A company can compensate the roles by setting up fair values for every role. Return on investment will be realized against the value of investment. Return on equity should also be realized reasonably.
What is a Piggyback clause?
When a shareholder gets a partner he dislikes, he can require from that new shareholder to purchase his shares as well. The shares should be purchased on the same terms. These rights are called Piggyback rights. They are particularly useful to minority shareholders. For instance, when a company gets a new majority shareholder, and a minority shareholder doesn’t want to do business with him. He can request his piggyback rights be exercised and a new majority shareholder is required to buy his shares.
A Power of Attorney clause is another important part of every shareholder agreement. It closes buy/sell transactions, especially those compulsory ones. The clause prevents shareholders changing their minds about what they’ve already agreed on.

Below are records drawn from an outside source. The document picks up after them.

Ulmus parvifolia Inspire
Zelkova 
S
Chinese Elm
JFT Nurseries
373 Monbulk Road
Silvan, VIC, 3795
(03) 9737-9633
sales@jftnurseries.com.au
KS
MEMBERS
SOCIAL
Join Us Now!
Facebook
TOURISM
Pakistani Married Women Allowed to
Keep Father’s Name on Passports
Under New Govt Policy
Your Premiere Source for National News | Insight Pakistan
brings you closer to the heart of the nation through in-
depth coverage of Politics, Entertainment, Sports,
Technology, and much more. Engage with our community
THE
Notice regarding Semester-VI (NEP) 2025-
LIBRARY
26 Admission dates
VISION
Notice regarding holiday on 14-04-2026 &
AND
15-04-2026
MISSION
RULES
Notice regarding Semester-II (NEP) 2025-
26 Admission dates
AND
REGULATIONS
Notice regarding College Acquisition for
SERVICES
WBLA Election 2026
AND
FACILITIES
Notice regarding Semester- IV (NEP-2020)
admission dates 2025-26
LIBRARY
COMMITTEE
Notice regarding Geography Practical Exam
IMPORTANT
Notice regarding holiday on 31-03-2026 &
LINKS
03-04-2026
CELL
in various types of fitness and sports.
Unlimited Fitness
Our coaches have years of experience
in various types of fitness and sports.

When should a shareholders agreement end?
Like everything else, you can agree upon agreement ending terms with other shareholders. If you are a part of a small corporation and you have a firm relationship with your shareholders, you can agree to end everything when all vote in favor to it. On the other hand, if you are not fully confident about your shareholders, you can set up a date when the agreement will end.
If there are disputes or deadlocks happening, you can use a mediator or an arbitrator. In order to save the business, you should try with mediation first and avoid going to court. If you go to court you take a risk of having your company dissolved. A mediator can help you overcome disputes and find the best possible solution for your company.
To prevent all of this from happening, you should make a shareholders agreement which will clearly regulate all possible problems and their solutions before they happen. You need less time and money for crafting a shareholders agreement than going to court.
With the goodwill of all shareholders and the help of a securities lawyer, you can have a shareholders agreement at your desk and prevent misfortunes happening.